-- Extracted data --
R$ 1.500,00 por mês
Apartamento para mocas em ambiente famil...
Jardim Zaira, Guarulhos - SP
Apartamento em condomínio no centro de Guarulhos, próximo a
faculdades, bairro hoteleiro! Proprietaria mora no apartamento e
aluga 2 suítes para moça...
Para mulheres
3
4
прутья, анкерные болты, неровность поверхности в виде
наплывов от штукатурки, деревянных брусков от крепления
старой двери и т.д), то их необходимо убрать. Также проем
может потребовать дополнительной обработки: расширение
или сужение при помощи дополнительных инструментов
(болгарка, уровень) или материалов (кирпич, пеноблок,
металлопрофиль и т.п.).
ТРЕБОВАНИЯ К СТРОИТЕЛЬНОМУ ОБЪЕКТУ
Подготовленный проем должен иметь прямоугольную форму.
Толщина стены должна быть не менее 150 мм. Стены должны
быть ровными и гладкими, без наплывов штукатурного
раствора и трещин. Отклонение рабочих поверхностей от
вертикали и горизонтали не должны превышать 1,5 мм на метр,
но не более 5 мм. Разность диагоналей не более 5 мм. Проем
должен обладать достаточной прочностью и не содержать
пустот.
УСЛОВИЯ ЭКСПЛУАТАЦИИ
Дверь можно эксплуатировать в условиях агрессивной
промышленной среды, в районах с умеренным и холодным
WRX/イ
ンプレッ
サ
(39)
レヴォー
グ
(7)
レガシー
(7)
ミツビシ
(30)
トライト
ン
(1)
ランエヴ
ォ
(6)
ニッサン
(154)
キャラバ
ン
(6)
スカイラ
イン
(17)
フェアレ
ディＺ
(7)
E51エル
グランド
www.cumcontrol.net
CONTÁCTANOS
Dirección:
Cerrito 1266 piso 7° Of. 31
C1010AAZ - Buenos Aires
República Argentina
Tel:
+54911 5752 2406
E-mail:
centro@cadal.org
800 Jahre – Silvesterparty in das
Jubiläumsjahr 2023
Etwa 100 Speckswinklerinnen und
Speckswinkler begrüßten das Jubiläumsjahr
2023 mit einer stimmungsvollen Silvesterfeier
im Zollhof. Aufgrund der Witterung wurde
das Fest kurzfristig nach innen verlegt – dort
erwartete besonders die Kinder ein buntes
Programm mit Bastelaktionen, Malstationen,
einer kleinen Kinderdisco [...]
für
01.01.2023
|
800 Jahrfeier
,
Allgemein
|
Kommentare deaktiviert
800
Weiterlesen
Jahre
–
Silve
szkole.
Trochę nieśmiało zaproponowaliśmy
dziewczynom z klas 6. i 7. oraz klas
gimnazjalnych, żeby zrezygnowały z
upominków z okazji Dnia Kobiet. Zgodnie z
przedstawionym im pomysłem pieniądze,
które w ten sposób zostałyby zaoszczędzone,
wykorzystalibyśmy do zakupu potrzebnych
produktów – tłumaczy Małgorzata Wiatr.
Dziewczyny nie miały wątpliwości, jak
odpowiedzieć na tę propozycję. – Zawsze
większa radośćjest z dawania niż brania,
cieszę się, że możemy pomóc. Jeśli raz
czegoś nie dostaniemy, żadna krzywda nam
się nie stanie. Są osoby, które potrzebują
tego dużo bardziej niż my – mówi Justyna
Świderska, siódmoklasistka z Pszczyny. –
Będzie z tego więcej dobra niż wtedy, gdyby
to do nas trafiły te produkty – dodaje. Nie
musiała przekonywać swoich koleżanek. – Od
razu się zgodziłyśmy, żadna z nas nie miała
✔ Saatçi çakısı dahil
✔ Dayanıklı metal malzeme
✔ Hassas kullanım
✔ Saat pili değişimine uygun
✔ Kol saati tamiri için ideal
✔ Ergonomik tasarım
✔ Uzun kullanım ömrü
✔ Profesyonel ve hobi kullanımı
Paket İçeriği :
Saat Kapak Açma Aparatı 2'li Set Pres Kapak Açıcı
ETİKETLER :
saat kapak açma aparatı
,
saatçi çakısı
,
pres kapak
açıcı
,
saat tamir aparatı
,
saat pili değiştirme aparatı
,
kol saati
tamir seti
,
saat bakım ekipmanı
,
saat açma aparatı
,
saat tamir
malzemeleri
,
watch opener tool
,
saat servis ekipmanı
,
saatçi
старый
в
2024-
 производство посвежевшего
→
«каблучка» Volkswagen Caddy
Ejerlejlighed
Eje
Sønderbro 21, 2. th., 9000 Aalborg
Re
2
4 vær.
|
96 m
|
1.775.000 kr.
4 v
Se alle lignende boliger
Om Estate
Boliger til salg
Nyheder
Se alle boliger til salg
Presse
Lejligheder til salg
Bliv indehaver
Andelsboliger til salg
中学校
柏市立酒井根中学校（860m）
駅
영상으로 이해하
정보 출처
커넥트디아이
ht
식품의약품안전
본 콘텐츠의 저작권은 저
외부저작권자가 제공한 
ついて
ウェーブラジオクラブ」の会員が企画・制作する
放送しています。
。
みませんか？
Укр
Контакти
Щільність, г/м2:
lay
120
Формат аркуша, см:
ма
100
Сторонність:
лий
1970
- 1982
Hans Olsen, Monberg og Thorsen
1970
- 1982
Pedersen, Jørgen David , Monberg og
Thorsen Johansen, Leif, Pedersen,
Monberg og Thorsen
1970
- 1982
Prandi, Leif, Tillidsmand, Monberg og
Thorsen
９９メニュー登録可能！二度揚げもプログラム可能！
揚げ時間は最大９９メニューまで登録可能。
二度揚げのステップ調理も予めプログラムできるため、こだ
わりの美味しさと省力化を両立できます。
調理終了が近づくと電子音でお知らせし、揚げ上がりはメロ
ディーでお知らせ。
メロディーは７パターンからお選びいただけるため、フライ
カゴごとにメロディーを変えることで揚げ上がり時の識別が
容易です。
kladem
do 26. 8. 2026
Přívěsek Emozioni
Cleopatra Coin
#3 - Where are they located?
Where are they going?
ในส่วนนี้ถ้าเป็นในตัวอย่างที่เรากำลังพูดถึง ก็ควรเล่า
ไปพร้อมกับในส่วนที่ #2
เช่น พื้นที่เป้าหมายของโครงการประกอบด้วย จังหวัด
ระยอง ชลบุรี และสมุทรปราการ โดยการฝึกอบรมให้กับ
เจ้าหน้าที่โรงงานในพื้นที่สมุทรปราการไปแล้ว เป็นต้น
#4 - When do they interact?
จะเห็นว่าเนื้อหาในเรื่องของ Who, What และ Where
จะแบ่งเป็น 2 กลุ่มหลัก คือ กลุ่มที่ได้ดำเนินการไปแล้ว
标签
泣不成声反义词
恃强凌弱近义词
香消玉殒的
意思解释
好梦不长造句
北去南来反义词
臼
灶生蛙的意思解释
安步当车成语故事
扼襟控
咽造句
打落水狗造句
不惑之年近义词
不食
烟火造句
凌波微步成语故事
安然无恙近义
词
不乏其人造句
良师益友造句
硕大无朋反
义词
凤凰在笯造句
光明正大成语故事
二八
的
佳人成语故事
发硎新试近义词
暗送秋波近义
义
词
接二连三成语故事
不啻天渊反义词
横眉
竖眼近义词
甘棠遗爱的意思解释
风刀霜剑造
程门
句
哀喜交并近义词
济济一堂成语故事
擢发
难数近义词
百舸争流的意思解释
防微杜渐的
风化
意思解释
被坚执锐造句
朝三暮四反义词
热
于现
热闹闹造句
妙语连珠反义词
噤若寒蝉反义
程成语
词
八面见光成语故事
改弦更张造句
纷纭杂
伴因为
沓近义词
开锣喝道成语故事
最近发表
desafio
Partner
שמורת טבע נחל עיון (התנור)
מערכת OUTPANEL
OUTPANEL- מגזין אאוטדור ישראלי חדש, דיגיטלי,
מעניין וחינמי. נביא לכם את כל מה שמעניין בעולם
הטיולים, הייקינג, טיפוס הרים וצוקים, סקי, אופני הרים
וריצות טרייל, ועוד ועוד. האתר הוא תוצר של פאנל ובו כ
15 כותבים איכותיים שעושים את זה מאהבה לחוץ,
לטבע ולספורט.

-- Exercise details --
In the entries above, find the line with "2023 mit einer stimmungsvollen Silvesterfeier" and the line with "większa radośćjest z", then set down exactly those two and every line between them, nothing else.

-- Exercise output --
2023 mit einer stimmungsvollen Silvesterfeier
im Zollhof. Aufgrund der Witterung wurde
das Fest kurzfristig nach innen verlegt – dort
erwartete besonders die Kinder ein buntes
Programm mit Bastelaktionen, Malstationen,
einer kleinen Kinderdisco [...]
für
01.01.2023
|
800 Jahrfeier
,
Allgemein
|
Kommentare deaktiviert
800
Weiterlesen
Jahre
–
Silve
szkole.
Trochę nieśmiało zaproponowaliśmy
dziewczynom z klas 6. i 7. oraz klas
gimnazjalnych, żeby zrezygnowały z
upominków z okazji Dnia Kobiet. Zgodnie z
przedstawionym im pomysłem pieniądze,
które w ten sposób zostałyby zaoszczędzone,
wykorzystalibyśmy do zakupu potrzebnych
produktów – tłumaczy Małgorzata Wiatr.
Dziewczyny nie miały wątpliwości, jak
odpowiedzieć na tę propozycję. – Zawsze
większa radośćjest z dawania niż brania,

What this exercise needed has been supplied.